Task statement: Skipping the images, transcribe each record below as it is.

··········

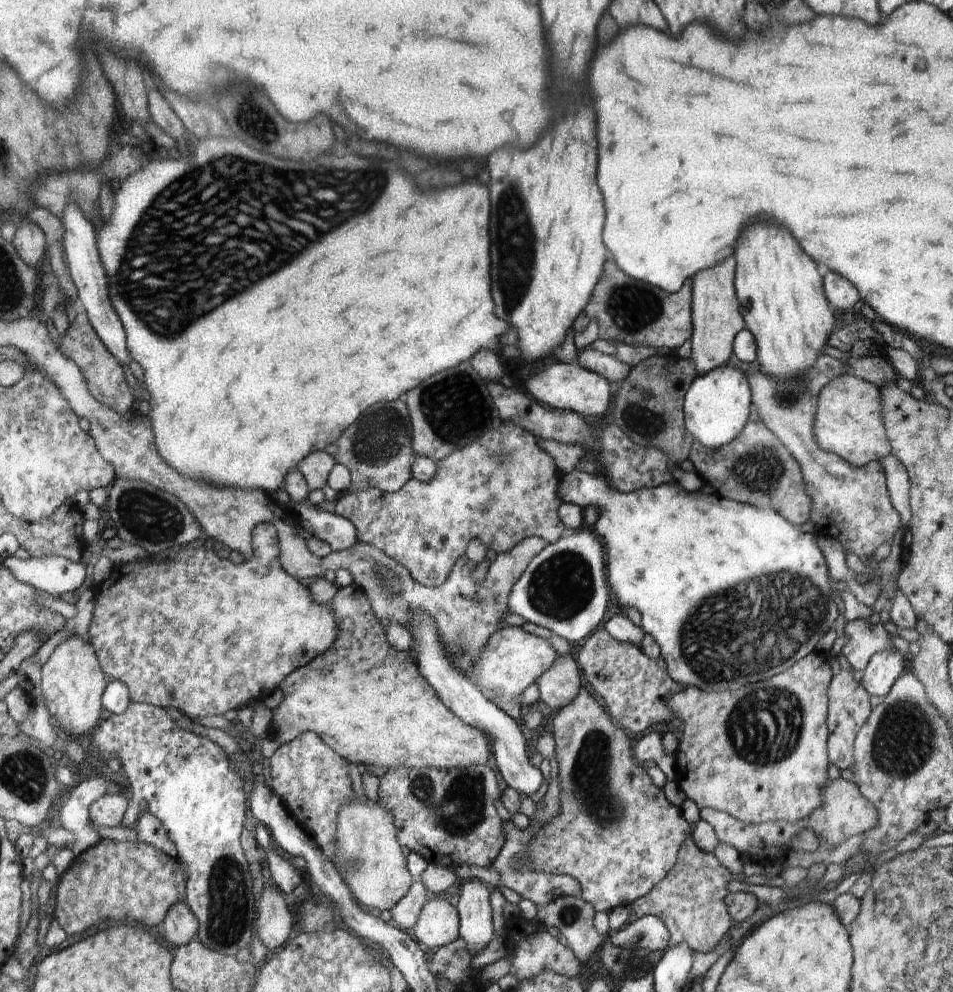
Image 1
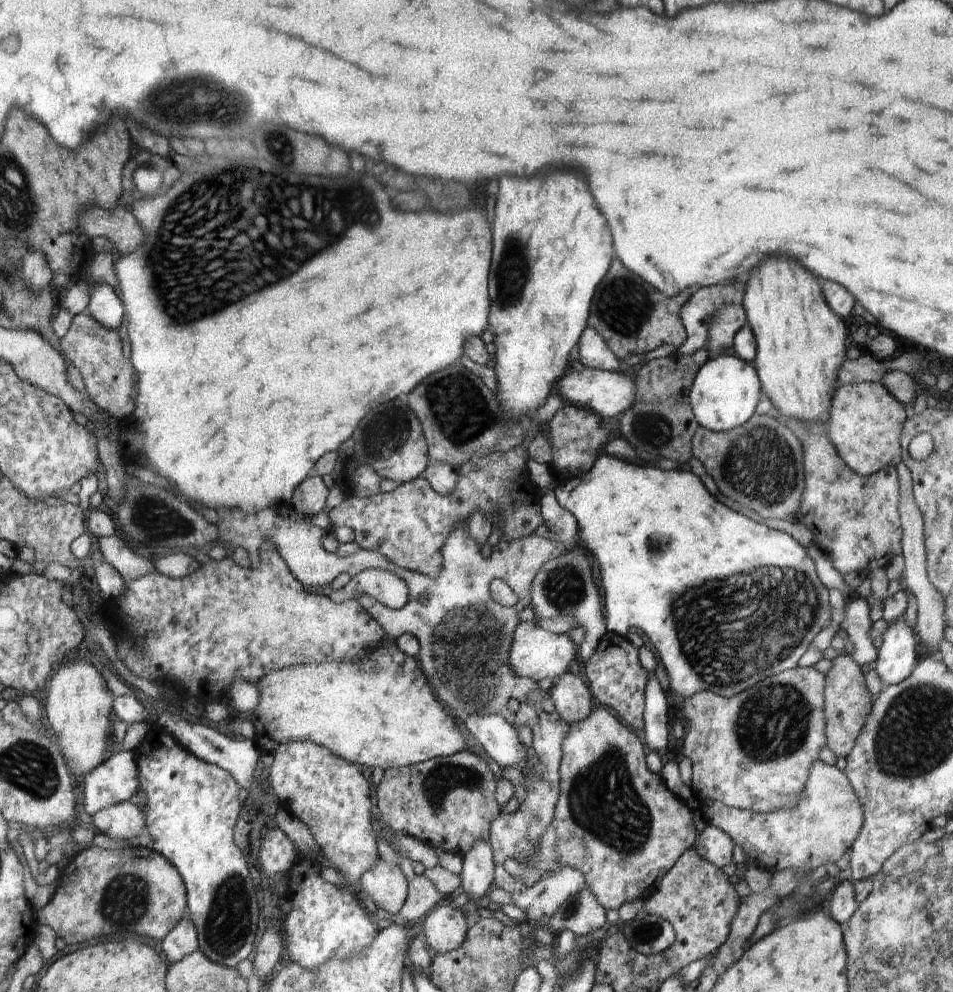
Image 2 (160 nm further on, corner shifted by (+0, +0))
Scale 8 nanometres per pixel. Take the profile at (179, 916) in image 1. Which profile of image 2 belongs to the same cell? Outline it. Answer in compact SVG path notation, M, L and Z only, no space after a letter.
M184 915L182 920L166 935L162 941L162 950L170 962L179 963L199 950L198 935L195 924L188 915Z

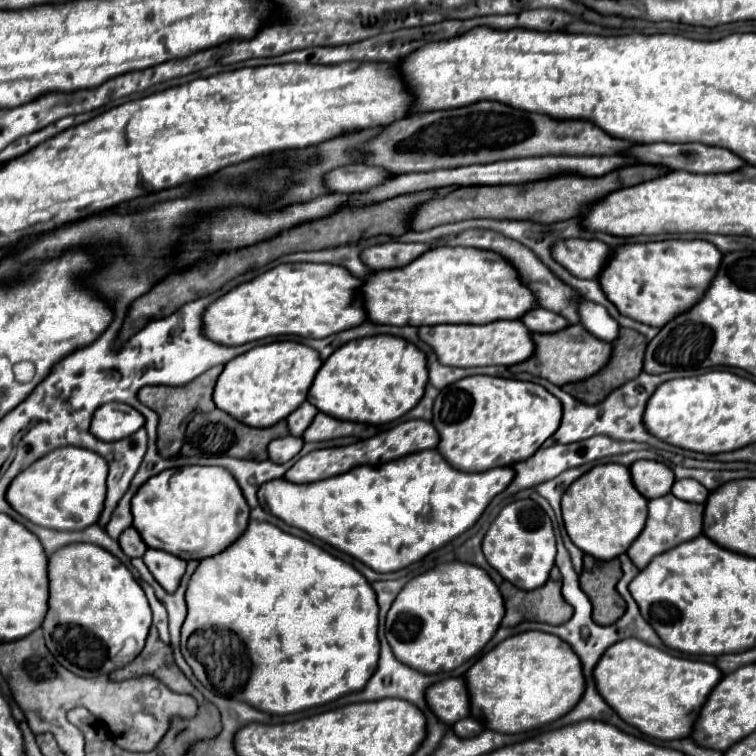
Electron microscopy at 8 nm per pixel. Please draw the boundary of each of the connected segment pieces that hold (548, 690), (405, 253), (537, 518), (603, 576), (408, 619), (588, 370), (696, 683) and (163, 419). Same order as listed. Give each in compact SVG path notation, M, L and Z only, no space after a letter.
M539 630L499 642L465 672L465 682L469 684L471 716L485 728L505 734L527 732L557 720L577 704L585 690L577 654L561 638Z
M385 242L361 252L361 260L371 270L391 270L399 266L407 266L421 254L425 254L431 246L429 244L403 244L403 242Z
M533 500L511 502L491 522L483 538L483 554L505 580L521 590L535 590L547 582L549 570L555 564L553 524Z
M585 556L579 584L593 604L593 620L597 624L613 624L613 620L625 612L625 602L615 590L619 578L621 566L617 558L609 562L597 562L593 556Z
M447 562L409 580L387 612L387 642L403 664L419 672L455 670L477 656L493 638L505 608L491 576L467 562Z
M581 324L567 326L565 330L555 332L555 334L533 334L533 342L535 342L535 354L529 360L525 360L523 364L519 364L519 368L523 372L547 378L549 382L553 382L557 386L581 382L581 380L587 380L589 376L597 374L599 370L605 368L605 364L611 358L611 350L613 350L613 344L597 340Z
M629 638L629 640L621 640L619 644L609 646L603 652L601 662L597 664L597 668L593 668L593 678L597 684L597 692L621 716L621 720L639 728L643 734L647 734L651 738L677 740L677 738L687 738L689 732L693 730L693 724L697 720L697 714L699 714L703 702L707 700L707 696L715 688L715 684L721 680L721 672L713 664L671 656L655 646L649 646L641 640Z
M213 366L195 380L191 380L185 386L143 386L139 390L139 400L141 404L149 406L159 414L159 438L157 438L157 448L163 458L171 458L181 450L183 438L185 438L185 428L193 412L211 412L215 410L213 402L213 388L217 382L217 376L223 372L223 366Z

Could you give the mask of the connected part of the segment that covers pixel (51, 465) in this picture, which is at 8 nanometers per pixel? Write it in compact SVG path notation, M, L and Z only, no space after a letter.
M61 446L13 478L7 488L7 502L33 524L53 530L83 530L97 522L105 502L107 462L93 450Z

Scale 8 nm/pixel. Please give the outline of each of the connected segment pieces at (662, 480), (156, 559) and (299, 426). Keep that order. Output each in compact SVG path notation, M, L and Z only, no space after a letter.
M637 460L629 466L629 472L631 472L635 488L647 500L661 498L661 496L669 494L671 486L675 482L673 472L665 464L655 462L655 460Z
M149 548L143 556L143 562L147 564L149 572L155 576L155 580L167 590L175 592L179 586L181 576L185 574L185 560L163 552L163 550L153 550Z
M305 402L305 404L301 404L293 414L289 414L289 416L287 416L287 424L289 424L291 434L293 434L293 436L301 436L301 434L309 428L309 424L313 422L313 418L315 418L317 412L319 412L319 410L317 410L313 404Z

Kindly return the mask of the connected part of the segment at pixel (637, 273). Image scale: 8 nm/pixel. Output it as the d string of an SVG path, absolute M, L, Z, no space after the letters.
M663 240L663 242L647 242L647 244L625 244L615 248L611 262L605 266L605 270L599 276L599 282L607 298L613 300L613 304L619 308L621 314L637 322L643 322L647 326L663 328L669 320L687 312L703 298L703 292L709 288L711 280L715 278L721 260L723 260L723 252L705 240Z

··········

The answer:
Image 1
Image 2 (160 nm further on, corner shifted by (+0, +0))
Scale 8 nanometres per pixel. Take the profile at (179, 916) in image 1. Which profile of image 2 belongs to the same cell? Outline it. Answer in compact SVG path notation, M, L and Z only, no space after a letter.
M184 915L182 920L166 935L162 941L162 950L170 962L179 963L199 950L198 935L195 924L188 915Z

Electron microscopy at 8 nm per pixel. Please draw the boundary of each of the connected segment pieces that hold (548, 690), (405, 253), (537, 518), (603, 576), (408, 619), (588, 370), (696, 683) and (163, 419). Same order as listed. Give each in compact SVG path notation, M, L and Z only, no space after a letter.
M539 630L499 642L465 672L465 682L469 684L471 716L485 728L505 734L527 732L557 720L577 704L585 690L577 654L561 638Z
M385 242L361 252L361 260L371 270L391 270L399 266L407 266L421 254L425 254L431 246L429 244L403 244L403 242Z
M533 500L511 502L491 522L483 538L483 554L505 580L521 590L535 590L547 582L549 570L555 564L553 524Z
M585 556L579 584L593 604L593 620L597 624L613 624L613 620L625 612L625 602L615 590L619 578L621 566L617 558L609 562L597 562L593 556Z
M447 562L409 580L387 612L387 642L403 664L419 672L455 670L477 656L493 638L505 608L491 576L467 562Z
M581 324L567 326L565 330L555 332L555 334L533 334L533 342L535 342L535 354L529 360L525 360L523 364L519 364L519 368L523 372L547 378L549 382L553 382L557 386L581 382L581 380L587 380L589 376L597 374L599 370L605 368L605 364L611 358L611 350L613 350L613 344L597 340Z
M629 638L629 640L621 640L619 644L609 646L603 652L601 662L597 664L597 668L593 668L593 678L597 684L597 692L621 716L621 720L639 728L643 734L647 734L651 738L677 740L677 738L687 738L689 732L693 730L693 724L697 720L697 714L699 714L703 702L707 700L707 696L715 688L715 684L721 680L721 672L713 664L671 656L655 646L649 646L641 640Z
M213 366L195 380L191 380L185 386L143 386L139 390L139 400L141 404L149 406L159 414L159 438L157 438L157 448L163 458L171 458L181 450L183 438L185 438L185 428L193 412L211 412L215 410L213 402L213 388L217 382L217 376L223 372L223 366Z

Could you give the mask of the connected part of the segment that covers pixel (51, 465) in this picture, which is at 8 nanometers per pixel? Write it in compact SVG path notation, M, L and Z only, no space after a letter.
M61 446L13 478L7 488L7 502L33 524L53 530L83 530L97 522L105 502L107 462L93 450Z

Scale 8 nm/pixel. Please give the outline of each of the connected segment pieces at (662, 480), (156, 559) and (299, 426). Keep that order. Output each in compact SVG path notation, M, L and Z only, no space after a letter.
M637 460L629 466L629 472L631 472L635 488L647 500L661 498L661 496L669 494L671 486L675 482L673 472L665 464L655 462L655 460Z
M149 548L143 556L143 562L147 564L149 572L155 576L155 580L167 590L175 592L179 586L181 576L185 574L185 560L163 552L163 550L153 550Z
M305 402L305 404L301 404L293 414L289 414L289 416L287 416L287 424L289 424L291 434L293 434L293 436L301 436L301 434L309 428L309 424L313 422L313 418L315 418L317 412L319 412L319 410L317 410L313 404Z

Kindly return the mask of the connected part of the segment at pixel (637, 273). Image scale: 8 nm/pixel. Output it as the d string of an SVG path, absolute M, L, Z, no space after the letters.
M663 240L663 242L647 242L647 244L625 244L615 248L611 262L605 266L605 270L599 276L599 282L607 298L613 300L613 304L619 308L621 314L637 322L643 322L647 326L663 328L669 320L687 312L703 298L703 292L709 288L711 280L715 278L721 260L723 260L723 252L705 240Z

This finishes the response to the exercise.